== ТЕКСТ ==
После чаю в беседке великая княгиня пригласила нас гулять в парк; мы спустились по дороге к Веймару и скоро возвратились в замок, где снова началась беседа в салоне; потом ужин - и после 10 часов мы разъехались в Веймар, с приглашением опять возвратиться сюда завтра на весь день,

1840, августа 8/июля 27. Утро. Вчера же осмотрел я и здешнюю библиотеку, где некогда часто встречал здешних ученых и литераторов. Главная зала уставлена бюстами и портретами: герцогов, отца и деда нынешнего" Гердера, Шиллера, Виланда и Гете. Два колоссальные бюста Гете и Шиллера по сторонам портрета, в рост, их друга - герцога, который велел похоронить себя посреди их. Под бюстом Гете стихи Шиллера, под Шиллером - Гете; вот первые:

Selig, welchen die Gotter, die gnadigen, vor der Geburt schon

Liebten, welchen als Kind Venus im Arme gewiegt,

Welchem Phobus die Augen, die Lippen Hermes geloset.

Und das Siegel der Macht Zeus auf die Stirne gedriiekt.

Schiller.

("Блажен, кого боги благие любили еще до рожденья; кого младенцем укачивала на руках Венера; кому Феб открыл глаза, Эрмий - уста, а Зевес положил на чело печать могущества". Шиллер).

Или, как сказал Жуковский:

Блажен, кто, богами еще до рожденья любимый,

На сладостном лоне Киприды взлелеян младенцем;

Кто очи от Феба, от Гермеса дар убеждения принял,

А силы печать на чело от руки громовержца.

Под бюстом Шиллера:

Denn er war unser, mag das stolze Wort

Den lauten Schmerz gewaltig iibertonen,

Er mogte sich bei Uns, in sicherm Port

Nach wildem Sturm zum dauernden gewohnen,

Indessen schritt sein Geist gewaltig fort,

Ins ewige des wahren, guten, Schonen,

Und hinter Ihm in wesenlosem Scheine

Lag was uns alle bandigt - das Gemeine.

Goethe.

("Он был наш - да раздадутся эти гордые слова громче, гораздо громче нашей громкой печали! Он мог у нас, как в верной пристани после неукротимой бури, приучаться к прочному; между тем как дух его с могучею силою стремился вперед, в бесконечность истинного, доброго, прекрасного, а за ним, в безжизненном свете, лежала обыкновенность, тяготеющая над нами". Гете).
===
== ИСХОДНЫЕ ДАННЫЕ ==
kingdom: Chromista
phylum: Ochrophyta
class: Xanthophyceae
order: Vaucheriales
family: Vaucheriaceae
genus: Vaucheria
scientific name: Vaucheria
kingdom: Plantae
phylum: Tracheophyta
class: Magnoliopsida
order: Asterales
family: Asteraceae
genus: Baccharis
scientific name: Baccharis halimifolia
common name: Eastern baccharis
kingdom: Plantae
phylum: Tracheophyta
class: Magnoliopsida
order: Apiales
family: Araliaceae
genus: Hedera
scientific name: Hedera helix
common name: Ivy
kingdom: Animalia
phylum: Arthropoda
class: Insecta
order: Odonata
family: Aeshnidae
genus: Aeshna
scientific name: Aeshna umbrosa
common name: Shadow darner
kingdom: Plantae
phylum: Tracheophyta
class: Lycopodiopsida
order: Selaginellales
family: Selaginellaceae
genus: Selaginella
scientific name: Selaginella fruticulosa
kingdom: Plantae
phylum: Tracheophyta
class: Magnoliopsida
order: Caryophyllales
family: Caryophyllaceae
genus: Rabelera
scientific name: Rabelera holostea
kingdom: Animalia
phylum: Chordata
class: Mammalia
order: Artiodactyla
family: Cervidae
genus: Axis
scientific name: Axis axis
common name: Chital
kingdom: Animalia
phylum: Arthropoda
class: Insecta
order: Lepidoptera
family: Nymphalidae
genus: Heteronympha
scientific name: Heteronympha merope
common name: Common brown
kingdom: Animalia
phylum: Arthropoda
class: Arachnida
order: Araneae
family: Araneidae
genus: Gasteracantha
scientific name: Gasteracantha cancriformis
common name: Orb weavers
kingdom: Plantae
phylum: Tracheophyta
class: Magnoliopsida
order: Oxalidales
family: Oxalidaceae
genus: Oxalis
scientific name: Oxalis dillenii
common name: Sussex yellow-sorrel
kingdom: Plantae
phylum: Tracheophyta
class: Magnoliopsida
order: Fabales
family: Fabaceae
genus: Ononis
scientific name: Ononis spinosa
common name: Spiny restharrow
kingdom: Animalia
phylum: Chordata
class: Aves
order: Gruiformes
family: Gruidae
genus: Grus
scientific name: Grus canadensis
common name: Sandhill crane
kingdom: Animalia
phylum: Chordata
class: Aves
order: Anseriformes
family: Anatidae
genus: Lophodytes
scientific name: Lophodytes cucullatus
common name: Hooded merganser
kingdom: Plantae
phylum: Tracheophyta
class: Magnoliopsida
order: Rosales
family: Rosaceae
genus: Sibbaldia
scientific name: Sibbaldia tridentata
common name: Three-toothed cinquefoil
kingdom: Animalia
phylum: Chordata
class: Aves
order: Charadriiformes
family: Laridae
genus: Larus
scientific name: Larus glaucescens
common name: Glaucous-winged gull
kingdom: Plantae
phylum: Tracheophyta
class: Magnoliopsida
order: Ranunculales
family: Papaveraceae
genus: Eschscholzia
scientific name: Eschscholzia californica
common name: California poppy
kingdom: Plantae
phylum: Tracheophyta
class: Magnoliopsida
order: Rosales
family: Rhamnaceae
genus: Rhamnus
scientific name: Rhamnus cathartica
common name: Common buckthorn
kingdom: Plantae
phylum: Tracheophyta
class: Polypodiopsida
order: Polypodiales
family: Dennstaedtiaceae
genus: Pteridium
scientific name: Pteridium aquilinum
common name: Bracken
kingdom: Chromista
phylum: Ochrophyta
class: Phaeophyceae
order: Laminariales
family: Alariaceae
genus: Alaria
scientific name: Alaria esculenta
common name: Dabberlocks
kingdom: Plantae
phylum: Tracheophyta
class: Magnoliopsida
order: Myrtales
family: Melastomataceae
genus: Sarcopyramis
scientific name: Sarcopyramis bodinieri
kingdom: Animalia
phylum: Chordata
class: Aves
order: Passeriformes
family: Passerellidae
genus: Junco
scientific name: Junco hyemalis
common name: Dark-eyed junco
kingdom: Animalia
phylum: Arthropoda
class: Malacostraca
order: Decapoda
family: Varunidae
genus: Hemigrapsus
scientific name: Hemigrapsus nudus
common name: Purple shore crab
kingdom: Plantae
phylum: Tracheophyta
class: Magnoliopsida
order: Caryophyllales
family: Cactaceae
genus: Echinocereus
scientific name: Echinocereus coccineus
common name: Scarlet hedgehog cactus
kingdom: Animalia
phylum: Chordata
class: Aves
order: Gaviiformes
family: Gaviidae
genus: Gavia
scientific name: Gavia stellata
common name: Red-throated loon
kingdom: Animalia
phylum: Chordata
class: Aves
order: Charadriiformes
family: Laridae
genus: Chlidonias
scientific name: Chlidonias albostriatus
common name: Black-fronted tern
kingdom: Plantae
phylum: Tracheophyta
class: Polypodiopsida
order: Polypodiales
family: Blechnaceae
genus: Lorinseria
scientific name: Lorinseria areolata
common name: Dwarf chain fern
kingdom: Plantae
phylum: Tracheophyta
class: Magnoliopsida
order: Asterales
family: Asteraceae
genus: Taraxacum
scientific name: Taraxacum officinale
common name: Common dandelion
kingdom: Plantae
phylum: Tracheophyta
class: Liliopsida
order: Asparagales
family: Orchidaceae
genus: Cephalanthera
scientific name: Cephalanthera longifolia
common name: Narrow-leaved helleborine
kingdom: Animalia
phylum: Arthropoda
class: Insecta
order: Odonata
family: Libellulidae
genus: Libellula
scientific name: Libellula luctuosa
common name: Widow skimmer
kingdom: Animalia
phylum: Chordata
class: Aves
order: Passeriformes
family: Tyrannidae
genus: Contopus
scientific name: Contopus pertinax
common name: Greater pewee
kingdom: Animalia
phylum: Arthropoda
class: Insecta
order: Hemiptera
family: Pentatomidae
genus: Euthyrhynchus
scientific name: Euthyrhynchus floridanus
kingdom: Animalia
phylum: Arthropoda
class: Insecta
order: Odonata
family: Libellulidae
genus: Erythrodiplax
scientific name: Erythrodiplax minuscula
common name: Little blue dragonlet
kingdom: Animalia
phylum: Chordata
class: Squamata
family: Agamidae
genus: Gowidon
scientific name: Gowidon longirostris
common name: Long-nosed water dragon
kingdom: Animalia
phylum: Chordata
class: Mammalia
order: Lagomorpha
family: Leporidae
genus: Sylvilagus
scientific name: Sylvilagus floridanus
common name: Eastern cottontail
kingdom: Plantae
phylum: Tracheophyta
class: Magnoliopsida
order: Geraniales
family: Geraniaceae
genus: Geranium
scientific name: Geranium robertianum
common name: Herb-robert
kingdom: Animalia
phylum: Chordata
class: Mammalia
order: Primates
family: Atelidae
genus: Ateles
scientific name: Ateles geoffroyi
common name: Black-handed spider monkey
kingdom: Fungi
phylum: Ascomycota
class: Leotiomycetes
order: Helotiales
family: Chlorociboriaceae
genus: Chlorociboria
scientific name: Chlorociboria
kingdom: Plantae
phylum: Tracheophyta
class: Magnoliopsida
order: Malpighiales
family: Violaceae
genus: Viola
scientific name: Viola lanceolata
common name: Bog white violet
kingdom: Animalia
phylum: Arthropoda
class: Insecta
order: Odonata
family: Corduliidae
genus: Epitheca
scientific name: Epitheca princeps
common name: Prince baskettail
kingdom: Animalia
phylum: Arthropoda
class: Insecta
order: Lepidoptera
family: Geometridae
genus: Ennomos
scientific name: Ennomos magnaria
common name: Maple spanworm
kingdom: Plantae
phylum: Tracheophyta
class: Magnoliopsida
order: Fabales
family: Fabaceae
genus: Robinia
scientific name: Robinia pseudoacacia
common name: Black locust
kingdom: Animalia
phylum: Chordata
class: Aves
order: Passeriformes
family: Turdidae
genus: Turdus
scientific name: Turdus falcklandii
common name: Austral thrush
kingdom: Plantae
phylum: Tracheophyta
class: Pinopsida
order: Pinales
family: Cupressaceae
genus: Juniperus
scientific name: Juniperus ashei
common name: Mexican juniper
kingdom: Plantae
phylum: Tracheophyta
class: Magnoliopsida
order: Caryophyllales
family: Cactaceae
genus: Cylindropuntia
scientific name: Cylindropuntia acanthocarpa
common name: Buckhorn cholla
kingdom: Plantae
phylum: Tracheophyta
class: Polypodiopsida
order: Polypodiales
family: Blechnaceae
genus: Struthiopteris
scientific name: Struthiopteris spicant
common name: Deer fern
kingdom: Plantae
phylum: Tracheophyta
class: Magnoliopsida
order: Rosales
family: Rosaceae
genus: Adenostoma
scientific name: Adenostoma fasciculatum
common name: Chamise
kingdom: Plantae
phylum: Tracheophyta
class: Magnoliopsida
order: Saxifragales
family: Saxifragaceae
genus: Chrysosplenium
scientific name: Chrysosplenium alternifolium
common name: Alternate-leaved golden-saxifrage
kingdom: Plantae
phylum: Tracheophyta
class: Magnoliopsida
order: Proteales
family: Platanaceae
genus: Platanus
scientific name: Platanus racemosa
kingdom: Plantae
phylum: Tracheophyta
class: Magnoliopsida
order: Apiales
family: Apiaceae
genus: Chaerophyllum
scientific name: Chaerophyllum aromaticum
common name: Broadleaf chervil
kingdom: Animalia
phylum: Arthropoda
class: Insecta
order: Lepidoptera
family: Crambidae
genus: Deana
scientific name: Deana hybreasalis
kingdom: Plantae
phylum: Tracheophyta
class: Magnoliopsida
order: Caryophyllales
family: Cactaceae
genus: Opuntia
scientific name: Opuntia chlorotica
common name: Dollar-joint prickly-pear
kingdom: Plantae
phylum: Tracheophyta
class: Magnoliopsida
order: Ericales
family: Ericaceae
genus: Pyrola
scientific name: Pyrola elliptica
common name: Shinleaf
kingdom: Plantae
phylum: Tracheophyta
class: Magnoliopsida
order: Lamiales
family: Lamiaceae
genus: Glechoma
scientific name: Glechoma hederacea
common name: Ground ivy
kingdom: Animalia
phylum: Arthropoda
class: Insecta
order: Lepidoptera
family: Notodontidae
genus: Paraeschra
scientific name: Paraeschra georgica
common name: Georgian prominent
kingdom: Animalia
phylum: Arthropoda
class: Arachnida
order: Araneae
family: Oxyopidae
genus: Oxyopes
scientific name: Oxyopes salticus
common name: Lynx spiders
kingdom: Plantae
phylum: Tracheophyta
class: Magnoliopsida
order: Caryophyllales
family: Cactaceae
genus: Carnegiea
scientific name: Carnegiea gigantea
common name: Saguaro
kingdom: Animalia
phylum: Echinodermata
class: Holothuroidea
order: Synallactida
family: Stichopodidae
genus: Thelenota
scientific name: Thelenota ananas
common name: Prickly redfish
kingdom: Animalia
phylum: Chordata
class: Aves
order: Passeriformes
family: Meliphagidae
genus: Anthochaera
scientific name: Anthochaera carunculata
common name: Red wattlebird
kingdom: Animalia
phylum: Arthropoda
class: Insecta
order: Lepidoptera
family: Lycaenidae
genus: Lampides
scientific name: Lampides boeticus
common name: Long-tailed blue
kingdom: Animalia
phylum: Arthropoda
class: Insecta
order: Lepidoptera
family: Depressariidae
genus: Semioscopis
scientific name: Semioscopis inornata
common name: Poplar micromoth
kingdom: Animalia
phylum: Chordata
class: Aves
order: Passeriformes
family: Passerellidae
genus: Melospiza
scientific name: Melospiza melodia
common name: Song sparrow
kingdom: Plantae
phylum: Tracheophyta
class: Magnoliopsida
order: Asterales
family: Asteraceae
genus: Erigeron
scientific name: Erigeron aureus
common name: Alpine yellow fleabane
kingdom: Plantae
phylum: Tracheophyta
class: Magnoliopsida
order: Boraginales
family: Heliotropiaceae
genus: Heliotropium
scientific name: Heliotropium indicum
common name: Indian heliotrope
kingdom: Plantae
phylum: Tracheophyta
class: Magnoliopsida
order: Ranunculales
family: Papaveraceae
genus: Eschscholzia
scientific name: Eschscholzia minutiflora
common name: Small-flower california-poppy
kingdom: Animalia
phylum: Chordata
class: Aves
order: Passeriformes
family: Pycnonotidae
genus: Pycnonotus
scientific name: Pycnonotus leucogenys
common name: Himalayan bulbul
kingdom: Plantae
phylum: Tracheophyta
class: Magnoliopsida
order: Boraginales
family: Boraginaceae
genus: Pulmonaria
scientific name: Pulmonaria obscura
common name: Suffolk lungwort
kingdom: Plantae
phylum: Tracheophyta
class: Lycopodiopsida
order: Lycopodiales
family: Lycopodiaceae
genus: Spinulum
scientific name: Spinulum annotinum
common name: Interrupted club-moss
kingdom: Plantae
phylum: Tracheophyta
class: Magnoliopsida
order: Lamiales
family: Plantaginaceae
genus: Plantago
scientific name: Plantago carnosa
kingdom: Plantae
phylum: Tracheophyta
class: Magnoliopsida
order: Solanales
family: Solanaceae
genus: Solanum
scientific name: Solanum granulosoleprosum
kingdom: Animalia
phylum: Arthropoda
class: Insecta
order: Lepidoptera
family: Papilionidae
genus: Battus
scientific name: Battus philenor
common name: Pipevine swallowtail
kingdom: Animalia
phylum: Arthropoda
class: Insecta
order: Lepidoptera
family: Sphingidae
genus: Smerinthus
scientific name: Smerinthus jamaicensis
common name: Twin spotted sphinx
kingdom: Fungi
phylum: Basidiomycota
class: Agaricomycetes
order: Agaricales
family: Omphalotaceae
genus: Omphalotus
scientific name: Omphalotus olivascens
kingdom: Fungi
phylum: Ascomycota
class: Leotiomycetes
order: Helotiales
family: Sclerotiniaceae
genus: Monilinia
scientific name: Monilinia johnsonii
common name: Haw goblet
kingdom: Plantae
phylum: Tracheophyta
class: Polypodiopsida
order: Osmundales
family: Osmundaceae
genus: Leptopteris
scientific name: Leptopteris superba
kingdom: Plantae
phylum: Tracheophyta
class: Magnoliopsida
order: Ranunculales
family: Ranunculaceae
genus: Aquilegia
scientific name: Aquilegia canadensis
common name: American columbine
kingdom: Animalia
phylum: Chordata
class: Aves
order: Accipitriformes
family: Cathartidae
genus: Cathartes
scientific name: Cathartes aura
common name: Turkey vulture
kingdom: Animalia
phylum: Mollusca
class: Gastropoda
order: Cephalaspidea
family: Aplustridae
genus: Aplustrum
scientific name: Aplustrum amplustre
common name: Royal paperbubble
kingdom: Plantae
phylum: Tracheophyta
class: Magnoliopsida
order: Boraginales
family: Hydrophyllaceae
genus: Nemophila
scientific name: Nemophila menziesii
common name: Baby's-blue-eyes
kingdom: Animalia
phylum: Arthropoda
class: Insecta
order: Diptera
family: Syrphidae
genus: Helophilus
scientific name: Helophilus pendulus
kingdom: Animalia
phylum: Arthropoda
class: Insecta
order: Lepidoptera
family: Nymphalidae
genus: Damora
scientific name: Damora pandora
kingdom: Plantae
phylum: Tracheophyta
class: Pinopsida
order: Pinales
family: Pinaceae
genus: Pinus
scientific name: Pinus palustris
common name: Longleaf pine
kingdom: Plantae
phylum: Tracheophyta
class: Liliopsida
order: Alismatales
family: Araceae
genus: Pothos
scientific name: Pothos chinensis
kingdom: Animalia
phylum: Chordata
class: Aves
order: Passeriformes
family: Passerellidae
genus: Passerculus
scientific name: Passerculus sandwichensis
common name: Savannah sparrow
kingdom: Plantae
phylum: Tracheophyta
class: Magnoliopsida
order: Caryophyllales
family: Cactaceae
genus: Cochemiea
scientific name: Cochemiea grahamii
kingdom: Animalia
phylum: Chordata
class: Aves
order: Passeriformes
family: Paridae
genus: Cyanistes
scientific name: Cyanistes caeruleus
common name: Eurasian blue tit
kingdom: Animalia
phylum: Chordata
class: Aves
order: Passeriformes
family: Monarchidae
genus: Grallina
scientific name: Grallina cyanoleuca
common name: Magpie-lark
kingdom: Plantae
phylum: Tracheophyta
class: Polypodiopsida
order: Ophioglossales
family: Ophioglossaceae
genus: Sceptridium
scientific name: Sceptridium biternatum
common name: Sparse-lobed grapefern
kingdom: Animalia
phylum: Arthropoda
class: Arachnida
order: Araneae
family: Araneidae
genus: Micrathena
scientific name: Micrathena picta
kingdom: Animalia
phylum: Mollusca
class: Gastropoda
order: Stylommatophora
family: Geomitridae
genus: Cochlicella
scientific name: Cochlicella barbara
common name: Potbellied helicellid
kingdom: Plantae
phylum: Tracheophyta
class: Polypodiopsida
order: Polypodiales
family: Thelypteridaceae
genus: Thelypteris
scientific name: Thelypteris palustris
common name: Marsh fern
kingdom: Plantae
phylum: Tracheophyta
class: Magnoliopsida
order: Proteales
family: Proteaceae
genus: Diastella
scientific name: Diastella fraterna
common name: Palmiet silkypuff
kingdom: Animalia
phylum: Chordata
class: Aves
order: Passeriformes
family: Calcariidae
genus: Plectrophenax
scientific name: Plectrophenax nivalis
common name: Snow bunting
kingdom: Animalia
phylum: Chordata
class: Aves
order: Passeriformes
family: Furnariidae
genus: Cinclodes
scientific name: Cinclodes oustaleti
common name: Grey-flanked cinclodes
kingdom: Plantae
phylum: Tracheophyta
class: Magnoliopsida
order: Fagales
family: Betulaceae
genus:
===
ЗАДАНИЯ:
a) Перепишите фрагмент текста о Веймаре без изменений. Начните со слов «Er mogte sich» и остановитесь после слов «- das Gemeine.».
b) Переведите на английский язык предложение из текста о Веймаре: «Вчера же осмотрел я и здешнюю библиотеку, где некогда часто встречал здешних ученых и литераторов».
c) Чьи стихи помещены под бюстом Гете, согласно тексту о Веймаре?

ОТВЕТЫ ПО ПОРЯДКУ:
a)
Er mogte sich bei Uns, in sicherm Port

Nach wildem Sturm zum dauernden gewohnen,

Indessen schritt sein Geist gewaltig fort,

Ins ewige des wahren, guten, Schonen,

Und hinter Ihm in wesenlosem Scheine

Lag was uns alle bandigt - das Gemeine.

b) Yesterday I also visited the local library, where I once often used to meet the local scholars and men of letters.

c) Под бюстом Гете помещены стихи Шиллера.